▶ [Extrait du texte]
L'EHPAD fait valoir que les tâches présentées comme nouvelles par la société SHCB pour solliciter la renégociation du prix ont été définies dès la signature du contrat et que les éléments présentés par l'appelante comme nouveaux étaient parfaitement connus lors de la fixation du prix.

Elle considère que la société SHCB se prévaut en réalité de son imprévision et de son erreur dans l'estimation de la charge de travail induite, en rappelant que la jurisprudence s'oppose au principe de la renégociation en pareilles hypothèses.

Elle estime en conséquence ne pas avoir à renégocier.

L'EHPAD conteste par ailleurs la réalité du nombre de salarié mis à disposition invoqué par la société SHCB ainsi que la réalité des surcoûts et pertes de gain induits, en faisant observer que la preuve correspondante ne repose que sur des attestations de salariés de l'appelante, dont elle estime qu'elles se trouvent privées de valeur probante.

Elle conteste le préjudice moral invoqué par l'appelante, en faisant valoir que sa directrice avait pris le soin d'adopter une position nuancée dans l'article de presse et que la société SHCB avait fait usage de son droit de réponse.

Elle querelle également la clause de renégociation invoquée par la société SHCB en faisant valoir :

- qu'elle serait nulle en raison de son caractère potestatif,

- qu'elle n'obéirait pas aux conditions de validité des clauses de renégociation et revêtirait un caractère abusif, en ce qu'elle imposerait non point de renégocier le prix, mais de le modifier, sous peine de résiliation,

- qu'elle revêtirait un caractère abusif compte tenu du délai de résiliation extrêmement court y stipulé.

L'EHPAD ajoute qu'en l'absence de toute obligation de renégocier valablement stipulée, la société SHCB cherche à lui imputer une rupture contractuelle qui n'est pas de son fait, mais de celui de l'appelante, dont elle rappelle qu'elle est à l'origine de la résiliation du contrat.

Elle affirme que la résiliation prononcée par la société SHCB en l'absence de motif conventionnel valable est fautive et que cette société ne peut en conséquence réclamer l'application de la lettre de reprise de matériel, sur la foi d'une facture au demeurant antérieure à la résiliation des conventions.

Elle se prévaut à titre reconventionnel du dommage que lui a causé cette rupture, en l'obligeant à rechercher un nouveau prestataire en urgence et estime que la procédure introduite par l'appelante revêt un caractère abusif.

[*]

Le conseiller de la mise en état a prononcé la clôture par ordonnance du 11 mai 2021 et l'affaire a été appelée à l'audience du 19 octobre 2023 à laquelle elle a été mise en délibéré au 01 février 2024. Le délibéré a été prorogé au 15 février 2024 puis au 7 mars 2024.

Données recueillies
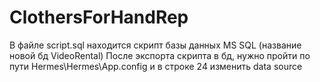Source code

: # ClothersForHandRep
В файле script.sql находится скрипт базы данных MS SQL (название новой бд VideoRental)
После экспорта скрипта в бд, нужно пройти по пути Hermes\Hermes\App.config и в строке 24 изменить data source
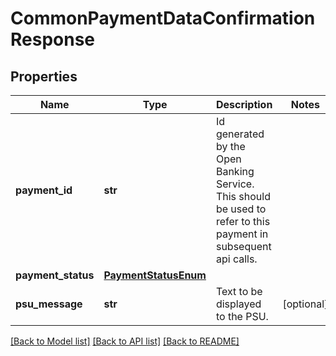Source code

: # CommonPaymentDataConfirmationResponse

## Properties
Name | Type | Description | Notes
------------ | ------------- | ------------- | -------------
**payment_id** | **str** | Id generated by the Open Banking Service. This should be used to refer to this payment in subsequent api calls.  | 
**payment_status** | [**PaymentStatusEnum**](PaymentStatusEnum.md) |  | 
**psu_message** | **str** | Text to be displayed to the PSU.  | [optional] 

[[Back to Model list]](../README.md#documentation-for-models) [[Back to API list]](../README.md#documentation-for-api-endpoints) [[Back to README]](../README.md)

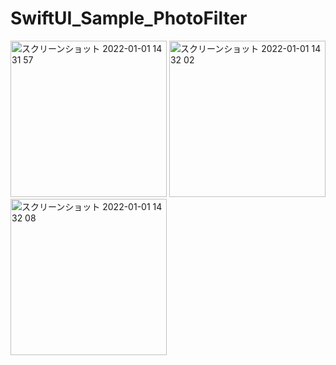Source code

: # SwiftUI_Sample_PhotoFilter

<div>
<img width="250" alt="スクリーンショット 2022-01-01 14 31 57" src="https://user-images.githubusercontent.com/6063541/147844631-4f18ea67-5179-4d57-a90a-5ffc8f455389.png">
<img width="250" alt="スクリーンショット 2022-01-01 14 32 02" src="https://user-images.githubusercontent.com/6063541/147844633-f36b89cc-86d2-47f4-b76f-f4fdb797ab2a.png">
<img width="250" alt="スクリーンショット 2022-01-01 14 32 08" src="https://user-images.githubusercontent.com/6063541/147844635-f8b14cfc-8c46-4901-a93a-5943a5b9d8cd.png">

</div>
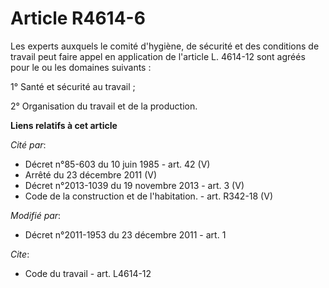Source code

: # Article R4614-6

Les experts auxquels le comité d'hygiène, de sécurité et des conditions de travail peut faire appel en application de
l'article L. 4614-12 sont agréés pour le ou les domaines suivants : 

1° Santé et sécurité au travail ; 

2° Organisation du travail et de la production.

**Liens relatifs à cet article**

_Cité par_:

  - Décret n°85-603 du 10 juin 1985 - art. 42 (V)
  - Arrêté du 23 décembre 2011 (V)
  - Décret n°2013-1039 du 19 novembre 2013 - art. 3 (V)
  - Code de la construction et de l'habitation. - art. R342-18 (V)

_Modifié par_:

  - Décret n°2011-1953 du 23 décembre 2011 - art. 1

_Cite_:

  - Code du travail - art. L4614-12
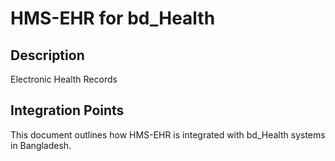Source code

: # HMS-EHR for bd_Health

## Description

Electronic Health Records

## Integration Points

This document outlines how HMS-EHR is integrated with bd_Health systems in Bangladesh.
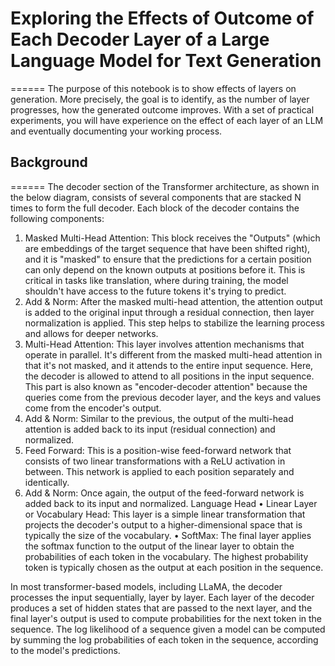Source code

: # Exploring the Effects of Outcome of Each Decoder Layer of a Large Language Model for Text Generation
======
The purpose of this notebook is to show effects of layers on generation. More precisely, the goal is to identify, as the number of layer progresses, how the
generated outcome improves. With a set of practical experiments, you will have experience on the effect
of each layer of an LLM and eventually documenting your working process.
## Background
======
The decoder section of the Transformer architecture, as shown in the below diagram, consists of several
components that are stacked N times to form the full decoder. Each block of the decoder contains the
following components:
1. Masked Multi-Head Attention: This block receives the "Outputs" (which are embeddings of the
target sequence that have been shifted right), and it is "masked" to ensure that the predictions
for a certain position can only depend on the known outputs at positions before it. This is critical
in tasks like translation, where during training, the model shouldn't have access to the future
tokens it's trying to predict.
2. Add & Norm: After the masked multi-head attention, the attention output is added to the original
input through a residual connection, then layer normalization is applied. This step helps to
stabilize the learning process and allows for deeper networks.
3. Multi-Head Attention: This layer involves attention mechanisms that operate in parallel. It's
different from the masked multi-head attention in that it's not masked, and it attends to the entire
input sequence. Here, the decoder is allowed to attend to all positions in the input sequence. This
part is also known as "encoder-decoder attention" because the queries come from the previous
decoder layer, and the keys and values come from the encoder's output.
4. Add & Norm: Similar to the previous, the output of the multi-head attention is added back to its
input (residual connection) and normalized.
5. Feed Forward: This is a position-wise feed-forward network that consists of two linear
transformations with a ReLU activation in between. This network is applied to each position
separately and identically.
6. Add & Norm: Once again, the output of the feed-forward network is added back to its input and
normalized.
Language Head
• Linear Layer or Vocabulary Head: This layer is a simple linear transformation that projects the
decoder's output to a higher-dimensional space that is typically the size of the vocabulary.
• SoftMax: The final layer applies the softmax function to the output of the linear layer to obtain
the probabilities of each token in the vocabulary. The highest probability token is typically chosen
as the output at each position in the sequence.

In most transformer-based models, including LLaMA, the decoder processes the input sequentially, layer
by layer. Each layer of the decoder produces a set of hidden states that are passed to the next layer, and
the final layer's output is used to compute probabilities for the next token in the sequence. The log
likelihood of a sequence given a model can be computed by summing the log probabilities of each token
in the sequence, according to the model's predictions.


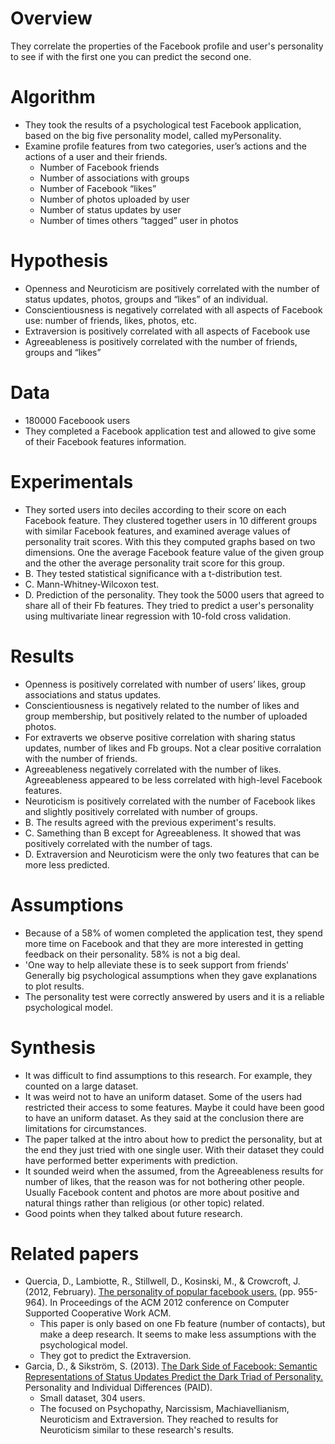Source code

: # Overview
They correlate the properties of the Facebook profile and user's personality to see if with the first one you can predict the second one.

# Algorithm
- They took the results of a psychological test Facebook application, based on the big five personality model, called myPersonality.
- Examine profile features from two categories,  user’s actions and the actions of a user and their friends. 
  - Number of Facebook friends
  - Number of associations with groups
  - Number of Facebook “likes”
  - Number of photos uploaded by user
  - Number of status updates by user
  - Number of times others “tagged” user in photos

# Hypothesis
- Openness and Neuroticism are positively correlated with the number of status updates, photos, groups and “likes” of an individual. 
- Conscientiousness is negatively correlated with all aspects of Facebook use: number of friends, likes, photos, etc. 
- Extraversion is positively correlated with all aspects of Facebook use 
- Agreeableness is positively correlated with the number of friends, groups and “likes”

# Data
- 180000 Faceboook users
- They completed a Facebook application test and allowed to give some of their Facebook features information.

# Experimentals
- They sorted users into deciles according to their score on each Facebook feature. They clustered together users in 10 different groups with similar Facebook features, and examined average values of personality trait scores. With this they computed graphs based on two dimensions. One the average Facebook feature value of the given group and the other the average personality trait score for this group.
- B. They tested statistical significance with a t-distribution test.
- C. Mann-Whitney-Wilcoxon test.
- D. Prediction of the personality. They took the 5000 users that agreed to share all of their Fb features. They tried to predict a user's personality using multivariate linear regression with 10-fold cross validation.

# Results
- Openness is positively correlated with number of users’ likes, group associations and status updates.
- Conscientiousness is negatively related to the number of likes and group membership, but positively related to the number of uploaded photos.
- For extraverts we observe positive correlation with sharing status updates, number of likes and Fb groups. Not a clear positive corralation with the number of friends.
- Agreeableness negatively correlated with the number of likes. Agreeableness appeared to be less correlated with high-level Facebook features.
- Neuroticism is positively correlated with the number of Facebook likes and slightly positively correlated with number of groups.
- B. The results agreed with the previous experiment's results.
- C. Samething than B except for Agreeableness. It showed that was positively correlated with the number of tags.
- D. Extraversion and Neuroticism were the only two features that can be more less predicted.

# Assumptions
- Because of a 58% of women completed the application test, they spend more time on Facebook and that they are more interested in getting feedback on their personality. 58% is not a big deal.
- 'One way to help alleviate these is to seek support from friends' Generally big psychological assumptions when they gave explanations to plot results.
- The personality test were correctly answered by users and it is a reliable psychological model.

# Synthesis
- It was difficult to find assumptions to this research. For example, they counted on a large dataset.
- It was weird not to have an uniform dataset. Some of the users had restricted their access to some features. Maybe it could have been good to have an uniform dataset. As they said at the conclusion there are limitations for circumstances. 
- The paper talked at the intro about how to predict the personality, but at the end they just tried with one single user. With their dataset they could have performed better experiments with prediction.
- It sounded weird when the assumed, from the Agreeableness results for number of likes, that the reason was for not bothering other people. Usually Facebook content and photos are more about positive and natural things rather than religious (or other topic) related.
- Good points when they talked about future research.

# Related papers
- Quercia, D., Lambiotte, R., Stillwell, D., Kosinski, M., & Crowcroft, J. (2012, February). [The personality of popular facebook users.](http://dl.acm.org/citation.cfm?id=2145346) (pp. 955-964). In Proceedings of the ACM 2012 conference on Computer Supported Cooperative Work ACM.
  - This paper is only based on one Fb feature (number of contacts), but make a deep research. It seems to make less assumptions with the psychological model.
  - They got to predict the Extraversion.
- Garcia, D., & Sikström, S. (2013). [The Dark Side of Facebook: Semantic Representations of Status Updates Predict the Dark Triad of Personality.](http://www.lunduniversity.lu.se/o.o.i.s?id=12683&postid=4053868) Personality and Individual Differences (PAID).
  - Small dataset, 304 users.
  - The focused on Psychopathy, Narcissism, Machiavellianism, Neuroticism and Extraversion. They reached to results for Neuroticism similar to these research's results.
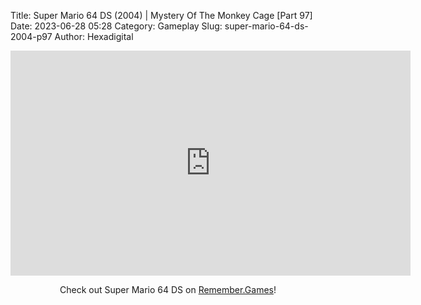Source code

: Title: Super Mario 64 DS (2004) | Mystery Of The Monkey Cage [Part 97]
Date: 2023-06-28 05:28
Category: Gameplay
Slug: super-mario-64-ds-2004-p97
Author: Hexadigital

<center><iframe src="https://www.youtube.com/embed/57luhYYhGMI?feature=oembed" allow="accelerometer; autoplay; encrypted-media; gyroscope; picture-in-picture" width="640" height="360" frameborder="0"></iframe>

Check out Super Mario 64 DS on [Remember.Games](https://remember.games/game/2250/super-mario-64-ds/)!</center>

▶ [Exercices à réaliser]
A – Recopiez le passage du texte sur le litige entre l'EHPAD et la société SHCB, depuis « Elle affirme que » jusqu'à « un caractère abusif. » inclus, en remplaçant « nouveau prestataire » par « autre prestataire ».
B – Rédigez la suite du texte sur le litige entre l'EHPAD et la société SHCB à partir de sa dernière phrase.

▶ [Corrigé des exercices]
A –
Elle affirme que la résiliation prononcée par la société SHCB en l'absence de motif conventionnel valable est fautive et que cette société ne peut en conséquence réclamer l'application de la lettre de reprise de matériel, sur la foi d'une facture au demeurant antérieure à la résiliation des conventions.

Elle se prévaut à titre reconventionnel du dommage que lui a causé cette rupture, en l'obligeant à rechercher un autre prestataire en urgence et estime que la procédure introduite par l'appelante revêt un caractère abusif.

B –
Par soit-transmis du 13 février 2024, la cour a invité les parties à conclure au plus tard le 28 février 2024 sur le moyen soulevé d'office tiré de ce que l'association EHPAD [5] ne pouvait être regardée comme non-professionnelle au sens des dispositions du code de la consommation. La société SHCB Gestion a déposé une note sur ce point le 27 février 2024. La société EPHAD [5] n'a pas conclu suite à l'invitation de la cour.

 

MOTIFS (justification de la décision)                                  (N.B. : mention ne figurant pas sur l’original)

MOTIFS :

Sur la validité de la clause de renégociation insérée au contrat :

En application de l'article 1170 du code civil, dans sa rédaction antérieure à l'ordonnance du 10 février 2016, la condition potestative est celle qui fait dépendre l'exécution de la convention d'un événement qu'il est du pouvoir de l'une ou l'autre des parties contractantes de faire arriver ou d'empêcher.

En vertu de l'article 1174 du même code, dans sa rédaction antérieure à l'ordonnance du 10 février 2016, toute obligation est nulle lorsqu'elle a été contractée sous une condition potestative de la part de celui qui s'oblige.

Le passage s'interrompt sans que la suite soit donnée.